In a time of limited radio signals, radio could control its inventory and increase stakeholder ROI by raising rates as it increased the size of its audience. That’s now a memory.

Next came the Local Marketing Agreement (LMA) to soak up all those Docket 80-90 FM signals that were squeezed into the FM band but found themselves economically challenged. More signals meant a new way to make more money. That’s now a memory.

LMAs were “training pants” for the Telcom Act of 1996 that would unleash a consolidation of radio and television ownership like the world had never seen. Companies would rush to acquire as many radio signals as they could as fast as they could. And do what with them? They would figure that out later was the common response. Owning more stations was a way to make more money, until it wasn’t. That’s now a memory.

You might have thought that would have sent a message that there are limits. It didn’t.

Today the game is translators. And the number of radio signals continues to grow, all seeking funding through advertising, just like every other form of media out there today.

So is the ad pie growing? Not according to Adam Levy at Motley Fool who saw advertising drop nearly 4 percent in the second quarter of 2015.

When the advertising pie isn’t getting bigger, two things usually happen: 1) budgets get cut and people lose their jobs and 2) more spots are added to the hour. Unfortunately, all through consolidation and the Great Recession radio companies have been doing both. They are like the Federal Reserve wondering what you do when you already have cut the interest rate to zero to stimulate the economy. Not a fun place to be.

Suggested Solutions

 Not to be all doom and gloom on you, I think there are some things that can be done to turn things around. The first thing is to focus on something and own it. Steve Jobs would put it this way “Just get rid of the crappy stuff and focus on the good stuff.” The way Jobs took Apple from near extinction to the world’s most valuable company was by his relentless focus on creating a small number of simple and elegant products.

Seth Godin calls it finding and serving your tribe. Radio needs to give up the quest to be all things to all people and learn to be something some people can’t live without.

Some stations can be the national brand in town, but everyone can’t. Likewise if people can get what you do someplace else, then why do they need you? This is the secret of “less is more.”

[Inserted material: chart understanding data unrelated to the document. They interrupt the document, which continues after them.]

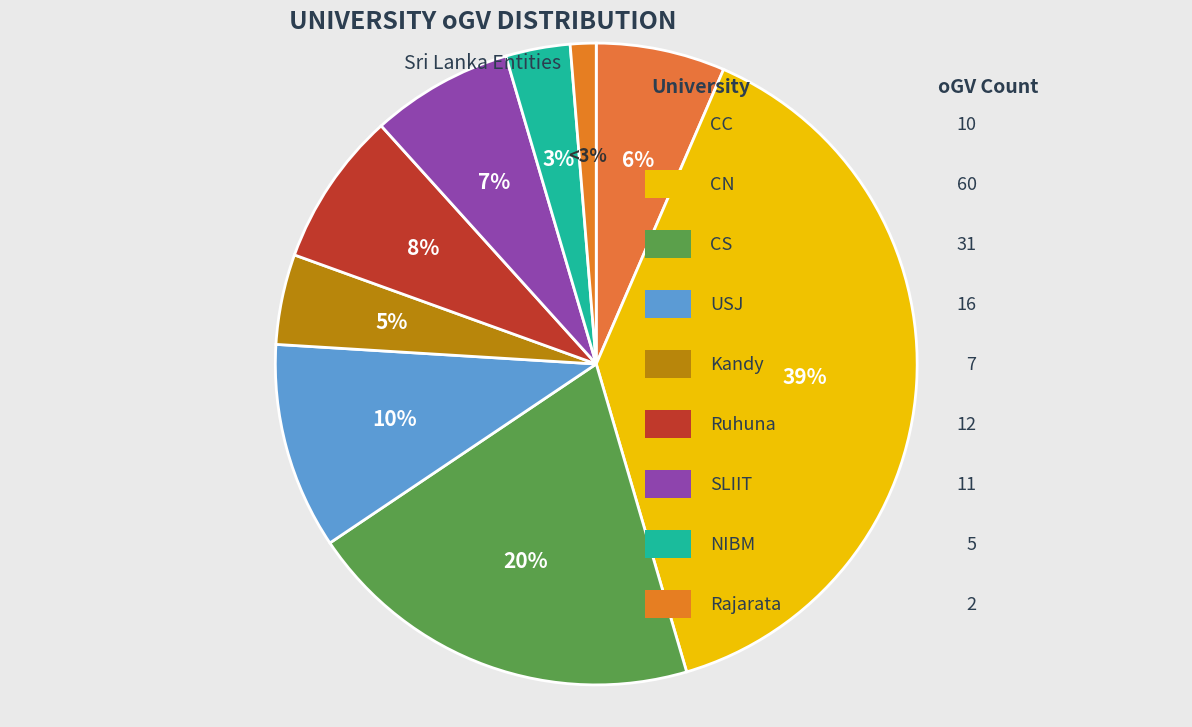

To the nearest percent, what is the difference between the SLIIT and CS slice percentages?

13%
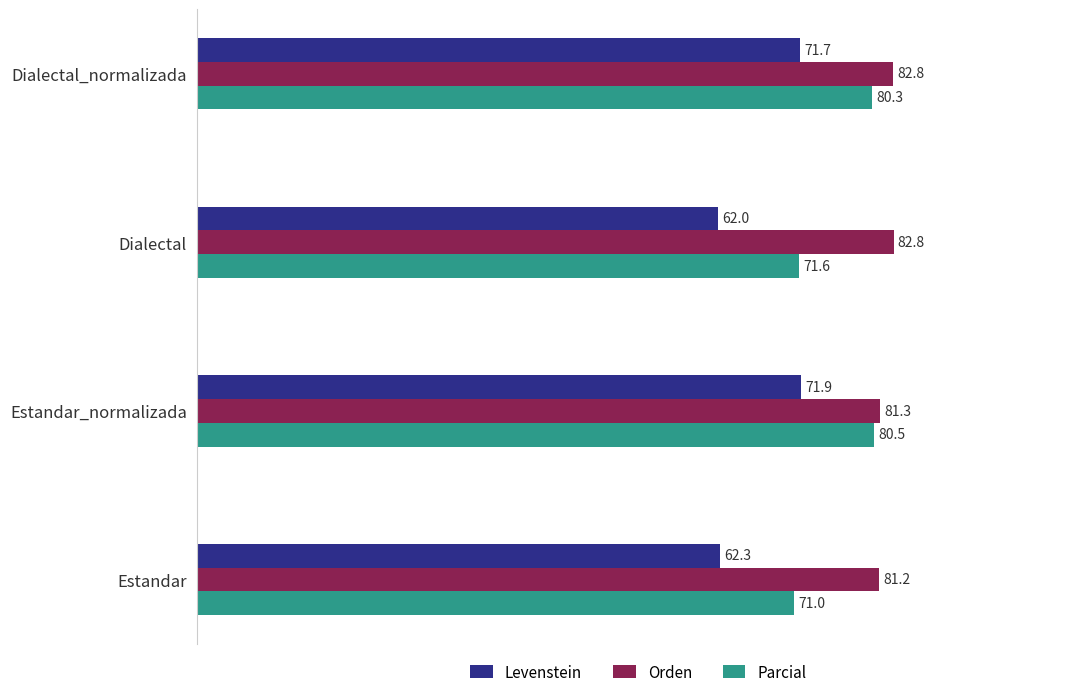

What is the difference between the highest and lowest values at Dialectal?

20.8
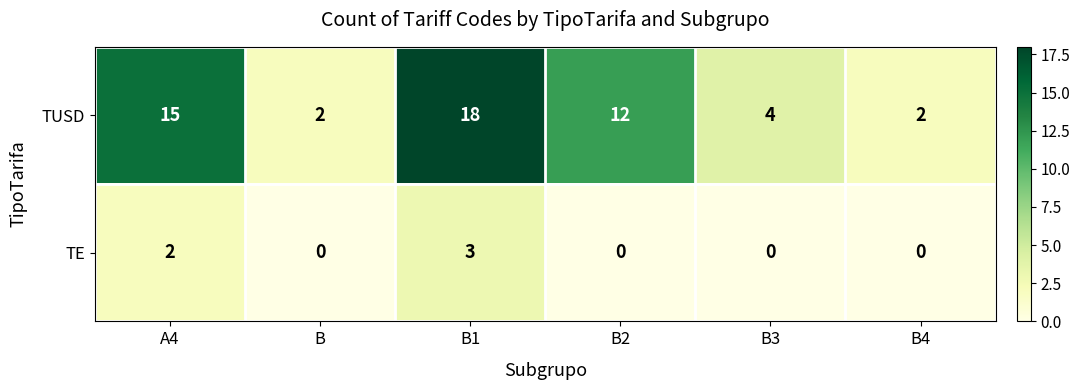

Which series has the widest spread of values?

TUSD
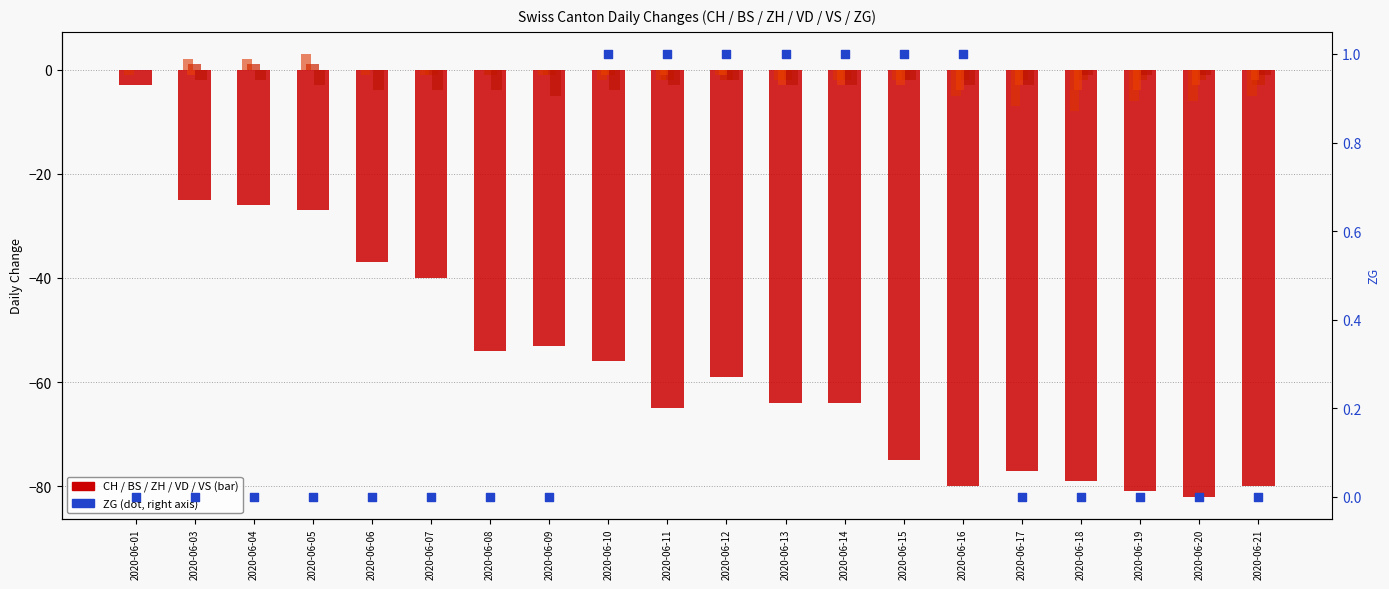

Is the value of CH at 2020-06-10 greater than the value of BS at 2020-06-13?

No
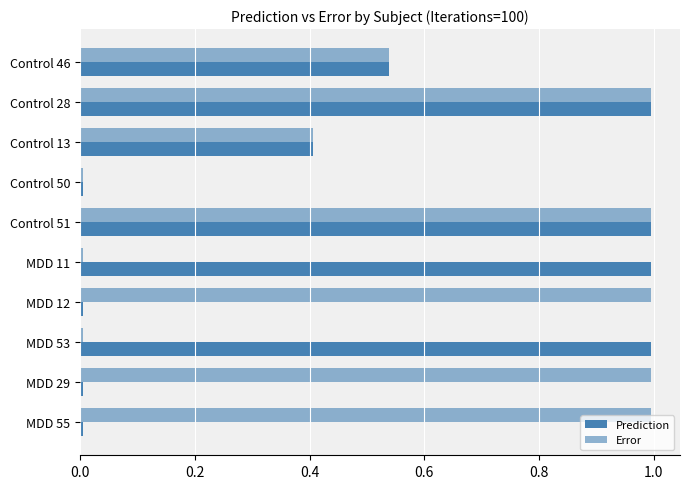

How many distinct data groups are displayed?

2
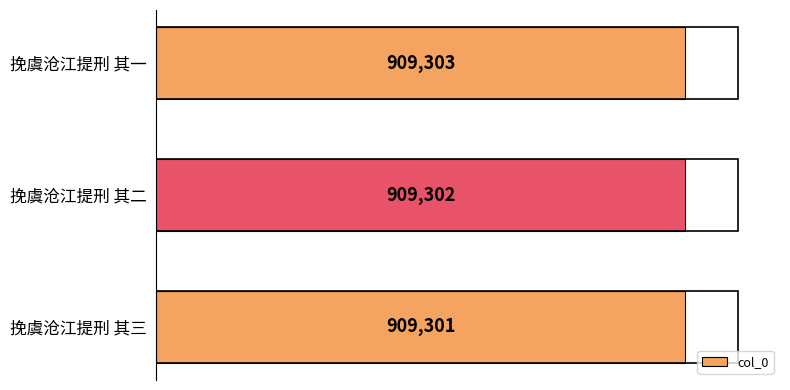

How many bars are there in total?

3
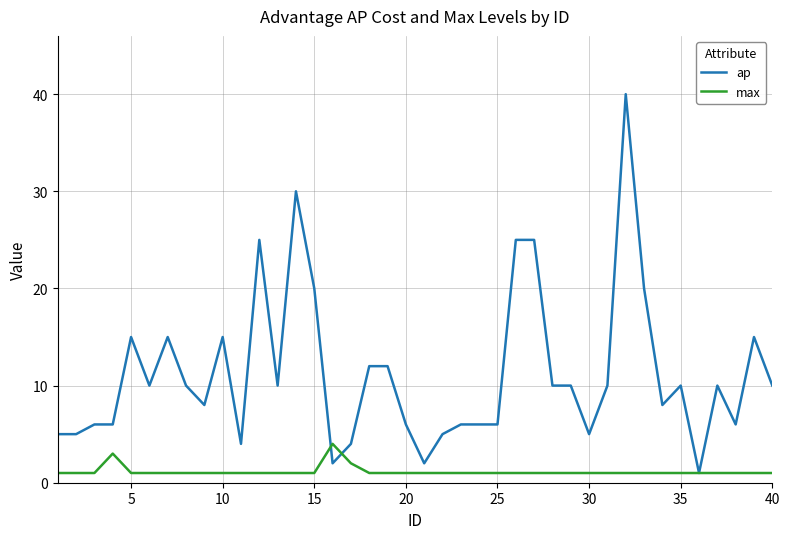

Reading left to right, transcribe all the data shown in this chart.

ap: 5	5	6	6	15	10	15	10	8	15	4	25	10	30	20	2	4	12	12	6	2	5	6	6	6	25	25	10	10	5	10	40	20	8	10	1	10	6	15	10
max: 1	1	1	3	1	1	1	1	1	1	1	1	1	1	1	4	2	1	1	1	1	1	1	1	1	1	1	1	1	1	1	1	1	1	1	1	1	1	1	1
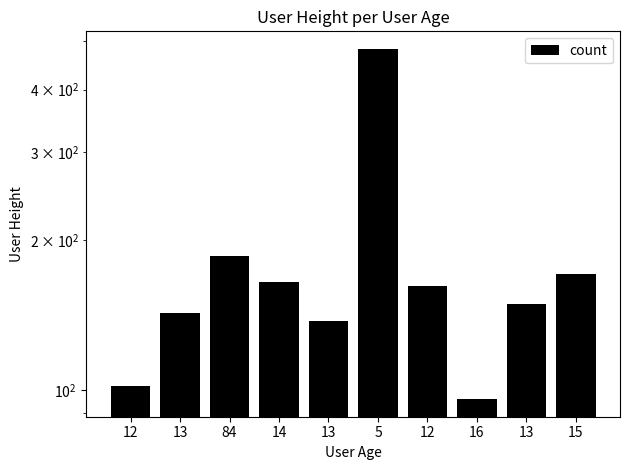

Reading right to left, extract all data points from this chart.

171	149	96	162	483	138	165	186	143	102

Radio stations need to have the agility to make decisions on the front line. Top down management is out, front line management is in. Mary Berner, the new CEO of Cumulus gets it. She has been reported in the trades saying “Cumulus will rely less on top-down management and more on letting managers do the job they were hired for.”  She also understands that while IoT (Internet of Things) is the future, it’s not the place Cumulus needs to focus on today. It’s about changing the culture and the way the company operates first. Getting the programming right and improving sales of those radio programs next.

I remember when I starting working for Clear Channel and hired to turn things around in my market, the company had a big push on selling the web and developing that component. I told my sales manager after the conference call ended that was not going to be the case for us. First we needed to get the programming and radio sales on fire and then – and only then – would we begin tackling our web based program. It worked too.

The hardest thing sometimes is not doing things, but figuring out what to stop doing. Jobs was good at this at Apple. You need to invest some serious thought about what you need to stop doing in your radio property. Again, less IS more if done right.

And the last suggestion I have is directed at colleges and universities. We need to be focused on the business model of radio and putting more of a focus on the business side of radio and radio sales. Radio owners and operators I talk with aren’t clamoring for more DJs or news people like they are for more sales people and innovators that will create the next revenue stream for their property.

In the end, your audience size won’t matter if you don’t have a business model to monetize it.